**WHAT YOU NEED TO DO**
1/ Rewrite the financial aid article from "Jocelyn is appreciative" up to and including "qualify for it.", substituting "grateful" for "appreciative".
2/ Continue the financial aid article from the point where it ends.

"It's Free Money That They're Giving You"

March 29, 2018

By Kim Szarmach, Communications Intern 

For students underrepresented in higher educationevery dollar counts when piecing together a financial aid package. And their ability to obtain those dollars and succeed in college depends on policymakers establishing a Streamlined FAFSA and approving increased, sustainable funding for need-based aid like Pell Grants and Supplemental Educational Opportunity Grants, as well as programs like Federal Work-StudyAmeriCorps, and Public Service Loan Forgiveness. 

Jocelyn Salinas wanted to go to college because her parents never had the same opportunity. They moved to Maryland from El Salvador when they were young and had to get jobs right away to support themselves and their family members back home. 

"They have motivated me to go to college because I know that they had to sacrifice their education to come here," Jocelyn said.

But while Jocelyn was always clear on her goal of obtaining a higher education, she wasn't sure how she would be able to pay for one. 

"At first I didn’t think [college] was [possible] because I'm the first in my family to go," Jocelyn said. "I didn't really see it happening and I didn't think we would be financially capable of paying for it."

Then Jocelyn found the Maryland-based college access and success program CollegeTracks, which helped her apply for federal student aid, find private scholarships, and prepare her resume. 

"Once I saw there was a way for me to go, there was no way I was going to let go of this opportunity," she said. 

Jocelyn is now a junior at Trinity Washington University, and she says financial aid made a huge impact on her decision to attend. Trinity offered her a scholarship that covered a big portion of tuition costs. She also receives a Pell Grant, subsidized loans, and Federal Work-Study funding, for which she works as an office coordinator for the Dean of Student Affairs.

Jocelyn is appreciative of the federal financial aid she receives – especially the grant – because she knows that students who aren't legal residents of the U.S. don't qualify for it.

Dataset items
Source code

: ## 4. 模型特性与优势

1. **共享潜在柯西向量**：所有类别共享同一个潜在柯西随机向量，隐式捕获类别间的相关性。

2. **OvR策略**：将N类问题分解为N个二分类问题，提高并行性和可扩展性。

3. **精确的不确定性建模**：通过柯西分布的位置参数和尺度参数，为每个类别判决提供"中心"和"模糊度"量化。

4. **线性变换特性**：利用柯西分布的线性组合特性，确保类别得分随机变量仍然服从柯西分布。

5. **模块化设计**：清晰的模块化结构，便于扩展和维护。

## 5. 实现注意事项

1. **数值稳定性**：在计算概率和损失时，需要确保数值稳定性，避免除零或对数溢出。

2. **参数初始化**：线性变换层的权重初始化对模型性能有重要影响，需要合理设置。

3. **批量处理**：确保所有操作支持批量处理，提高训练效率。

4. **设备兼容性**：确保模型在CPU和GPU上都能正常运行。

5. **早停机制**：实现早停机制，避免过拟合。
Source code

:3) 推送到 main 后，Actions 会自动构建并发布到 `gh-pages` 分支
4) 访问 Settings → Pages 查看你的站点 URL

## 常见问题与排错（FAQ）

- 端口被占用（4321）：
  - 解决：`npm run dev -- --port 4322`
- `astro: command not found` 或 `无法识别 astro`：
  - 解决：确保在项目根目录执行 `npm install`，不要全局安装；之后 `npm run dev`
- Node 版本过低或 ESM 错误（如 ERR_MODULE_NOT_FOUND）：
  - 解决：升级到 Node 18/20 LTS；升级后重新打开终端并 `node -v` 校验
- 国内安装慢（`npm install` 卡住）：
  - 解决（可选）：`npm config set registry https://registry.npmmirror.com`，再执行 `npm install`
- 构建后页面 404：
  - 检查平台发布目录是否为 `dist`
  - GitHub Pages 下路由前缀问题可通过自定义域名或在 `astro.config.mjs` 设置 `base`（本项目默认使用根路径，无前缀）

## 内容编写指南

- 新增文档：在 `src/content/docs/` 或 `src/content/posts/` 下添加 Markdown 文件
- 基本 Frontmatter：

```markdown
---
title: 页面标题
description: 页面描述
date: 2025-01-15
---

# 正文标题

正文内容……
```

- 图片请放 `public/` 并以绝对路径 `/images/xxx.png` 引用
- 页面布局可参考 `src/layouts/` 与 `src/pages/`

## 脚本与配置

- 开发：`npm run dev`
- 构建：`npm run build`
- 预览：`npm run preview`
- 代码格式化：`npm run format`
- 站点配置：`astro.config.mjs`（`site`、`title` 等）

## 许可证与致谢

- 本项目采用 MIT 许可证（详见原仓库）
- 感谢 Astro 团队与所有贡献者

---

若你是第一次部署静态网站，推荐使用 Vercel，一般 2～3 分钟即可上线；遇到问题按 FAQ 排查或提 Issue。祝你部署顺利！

**EXPECTED OUTPUTS**
1/
Jocelyn is grateful of the federal financial aid she receives – especially the grant – because she knows that students who aren't legal residents of the U.S. don't qualify for it.

2/
"It’s free money that they're giving you,” she said, “and I'm thankful for that opportunity because I know there are Dreamers who don't have that.”

Jocelyn chose Trinity because she liked that with just more than 2,000 students, it's small enough that she can develop relationships with her professors. She was also drawn there because it is an all-women's college.

"It's an amazing opportunity to learn and interact with just women in today's society where we have so many issues with women suffering," Jocelyn said. "Here they teach you how to go about that and how to empower women." 

And CollegeTracks is still an important part of Jocelyn's academic life.

"To this very day they are still checking up on me, helping me with my studying strategies, helping me organize and just helping me succeed in this process, as I am a first generation-college student," she said.

While financial aid has alleviated much of the stress of paying for college, additional unforeseen costs put Jocelyn at a disadvantage during her freshman year. Jocelyn commutes to school, so when she got in a car accident and couldn't drive for a month until she saved up the money for repairs, she missed a lot of class and fell behind academically. 

With hard work and support from CollegeTracks, Jocelyn got her grades up and is still on track to graduate next year with a degree in human relations and a minor in business. After she graduates, Jocelyn wants to continue her higher education by getting a master's degree in psychology and eventually become a counselor or professor.